Required action: Lower down are entries containing pictures. Copy exactly, without those pictures, the lines from the line with "left hip: (174, 406)" through the line with "left ear: (230, 89)".

-- Records provided follows --

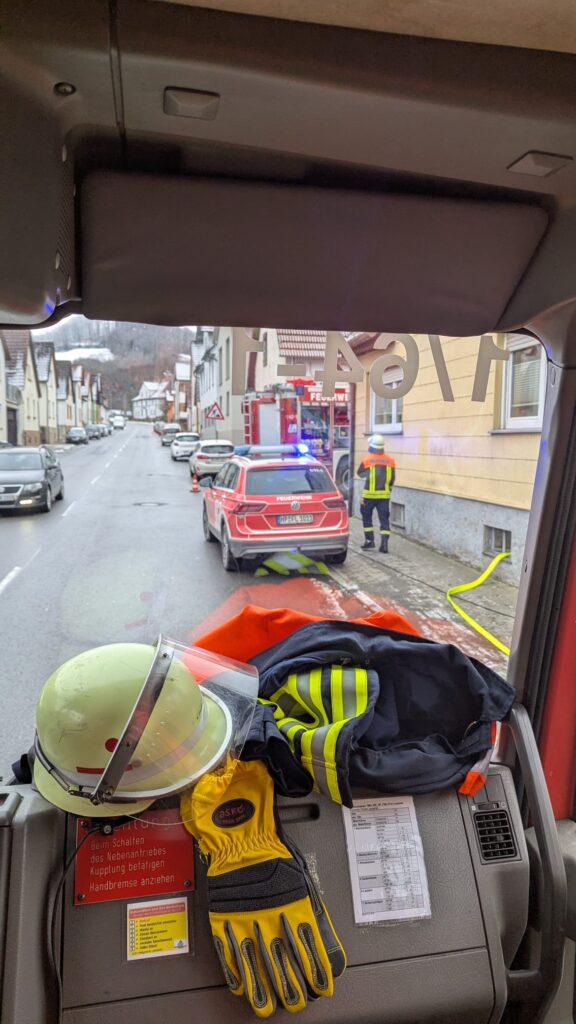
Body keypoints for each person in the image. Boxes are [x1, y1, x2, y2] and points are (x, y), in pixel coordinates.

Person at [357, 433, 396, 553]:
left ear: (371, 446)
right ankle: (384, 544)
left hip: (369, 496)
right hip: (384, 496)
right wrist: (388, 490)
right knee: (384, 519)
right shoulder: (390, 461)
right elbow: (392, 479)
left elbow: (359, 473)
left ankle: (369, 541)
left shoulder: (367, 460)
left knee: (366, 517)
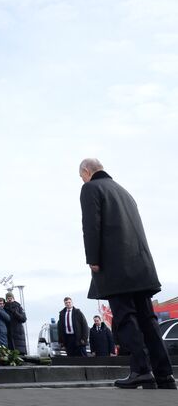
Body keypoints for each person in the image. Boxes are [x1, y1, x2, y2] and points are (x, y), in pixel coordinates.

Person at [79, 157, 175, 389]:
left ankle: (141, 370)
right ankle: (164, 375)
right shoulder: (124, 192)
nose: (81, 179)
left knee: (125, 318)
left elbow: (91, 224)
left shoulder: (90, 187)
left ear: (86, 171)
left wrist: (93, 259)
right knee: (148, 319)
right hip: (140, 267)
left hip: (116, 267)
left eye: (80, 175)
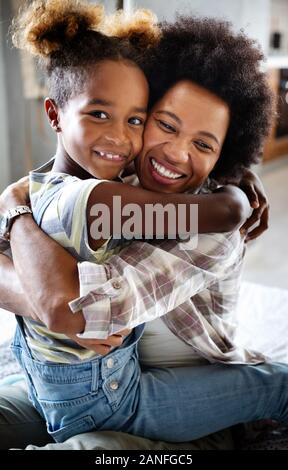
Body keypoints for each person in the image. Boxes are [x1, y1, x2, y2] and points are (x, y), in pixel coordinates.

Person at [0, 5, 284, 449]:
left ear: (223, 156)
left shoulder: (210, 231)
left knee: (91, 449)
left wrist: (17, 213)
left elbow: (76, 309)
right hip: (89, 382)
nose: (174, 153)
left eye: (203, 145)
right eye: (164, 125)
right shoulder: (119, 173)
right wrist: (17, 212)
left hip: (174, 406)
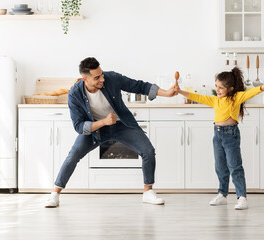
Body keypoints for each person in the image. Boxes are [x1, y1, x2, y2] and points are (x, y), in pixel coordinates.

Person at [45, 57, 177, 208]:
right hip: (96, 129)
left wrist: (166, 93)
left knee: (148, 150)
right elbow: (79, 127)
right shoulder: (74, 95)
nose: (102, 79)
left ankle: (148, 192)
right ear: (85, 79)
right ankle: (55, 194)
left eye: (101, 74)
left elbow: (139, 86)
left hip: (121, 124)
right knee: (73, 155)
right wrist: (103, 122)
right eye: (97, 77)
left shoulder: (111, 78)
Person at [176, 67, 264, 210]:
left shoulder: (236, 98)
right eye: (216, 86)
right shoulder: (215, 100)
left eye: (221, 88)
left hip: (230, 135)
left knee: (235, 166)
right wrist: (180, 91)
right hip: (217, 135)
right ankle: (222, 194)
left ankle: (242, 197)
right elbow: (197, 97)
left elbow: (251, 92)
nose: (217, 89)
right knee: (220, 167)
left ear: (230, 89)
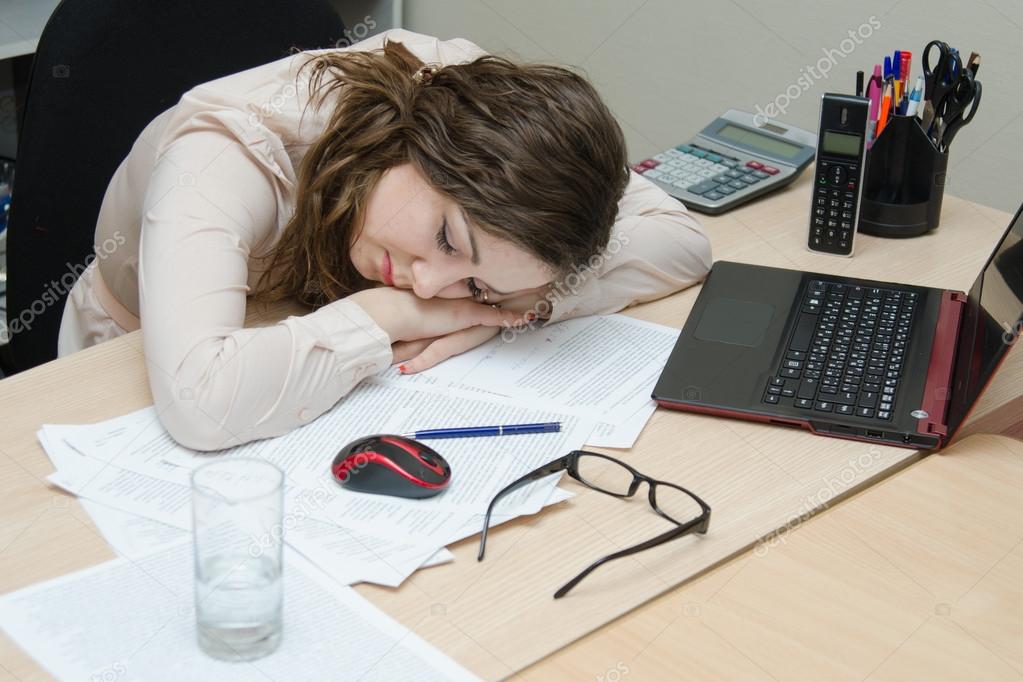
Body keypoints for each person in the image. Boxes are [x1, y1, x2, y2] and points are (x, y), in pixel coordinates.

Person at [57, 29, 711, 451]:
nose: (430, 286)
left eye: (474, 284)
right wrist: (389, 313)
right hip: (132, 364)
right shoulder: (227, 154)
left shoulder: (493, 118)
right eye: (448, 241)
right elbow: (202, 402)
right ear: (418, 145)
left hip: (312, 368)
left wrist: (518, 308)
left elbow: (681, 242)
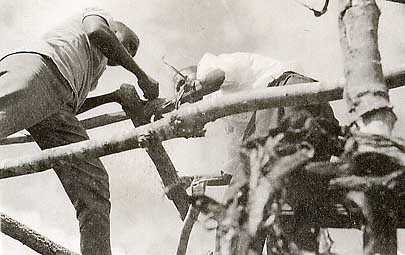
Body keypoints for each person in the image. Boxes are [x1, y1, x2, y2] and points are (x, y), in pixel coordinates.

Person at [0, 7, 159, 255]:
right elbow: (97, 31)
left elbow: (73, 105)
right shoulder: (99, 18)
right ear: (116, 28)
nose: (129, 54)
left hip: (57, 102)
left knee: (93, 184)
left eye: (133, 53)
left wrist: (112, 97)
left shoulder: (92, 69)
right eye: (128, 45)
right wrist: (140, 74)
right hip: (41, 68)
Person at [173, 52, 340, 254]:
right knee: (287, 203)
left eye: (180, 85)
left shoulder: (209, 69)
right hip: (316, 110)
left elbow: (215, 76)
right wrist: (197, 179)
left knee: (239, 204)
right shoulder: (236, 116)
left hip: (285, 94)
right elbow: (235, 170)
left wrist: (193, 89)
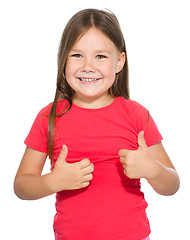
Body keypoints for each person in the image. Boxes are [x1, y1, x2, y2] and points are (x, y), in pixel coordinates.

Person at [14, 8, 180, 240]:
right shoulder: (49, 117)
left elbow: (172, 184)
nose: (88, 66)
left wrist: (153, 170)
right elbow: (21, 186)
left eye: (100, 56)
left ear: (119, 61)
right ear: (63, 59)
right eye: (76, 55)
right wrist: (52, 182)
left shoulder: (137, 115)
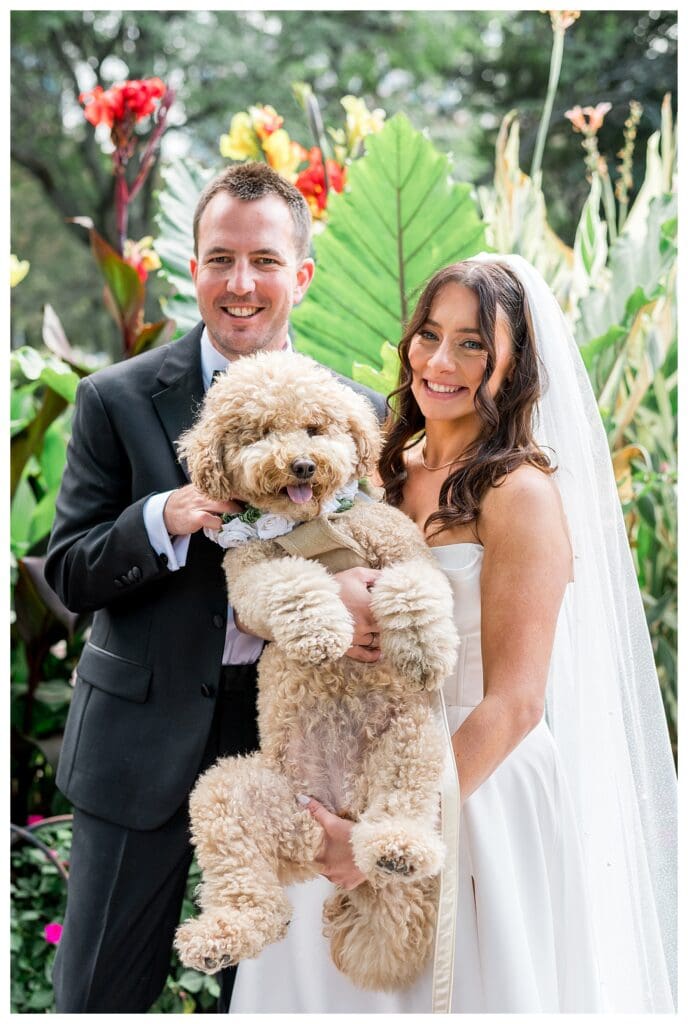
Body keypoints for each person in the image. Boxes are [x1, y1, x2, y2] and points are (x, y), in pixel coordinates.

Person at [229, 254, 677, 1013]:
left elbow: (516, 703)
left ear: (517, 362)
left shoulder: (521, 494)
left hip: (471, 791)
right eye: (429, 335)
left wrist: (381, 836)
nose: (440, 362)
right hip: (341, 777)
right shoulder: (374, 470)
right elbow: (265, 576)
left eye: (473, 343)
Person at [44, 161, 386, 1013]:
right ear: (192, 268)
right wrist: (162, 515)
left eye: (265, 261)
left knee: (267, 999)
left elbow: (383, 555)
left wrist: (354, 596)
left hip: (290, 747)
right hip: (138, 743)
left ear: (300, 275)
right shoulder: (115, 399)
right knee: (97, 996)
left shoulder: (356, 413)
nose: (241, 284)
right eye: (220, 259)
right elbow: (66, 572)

-- Records provided concluded --

Result of this task:
left hip: (174, 406)
Body keypoints for each person in the image. Boxes are [x1, y1, x2, y2] and points are (x, y), in pixel coordinates.

Person at [45, 57, 177, 208]:
right hip: (96, 129)
left wrist: (166, 93)
left knee: (148, 150)
right elbow: (79, 127)
right shoulder: (74, 95)
nose: (102, 79)
left ankle: (148, 192)
right ear: (85, 79)
right ankle: (55, 194)
left eye: (101, 74)
left elbow: (139, 86)
left hip: (121, 124)
right knee: (73, 155)
right wrist: (103, 122)
right eye: (97, 77)
left shoulder: (111, 78)
Person at [176, 67, 264, 210]:
left shoulder: (236, 98)
right eye: (216, 86)
right shoulder: (215, 100)
left eye: (221, 88)
left hip: (230, 135)
left knee: (235, 166)
right wrist: (180, 91)
right hip: (217, 135)
right ankle: (222, 194)
left ankle: (242, 197)
right elbow: (197, 97)
left elbow: (251, 92)
nose: (217, 89)
right knee: (220, 167)
left ear: (230, 89)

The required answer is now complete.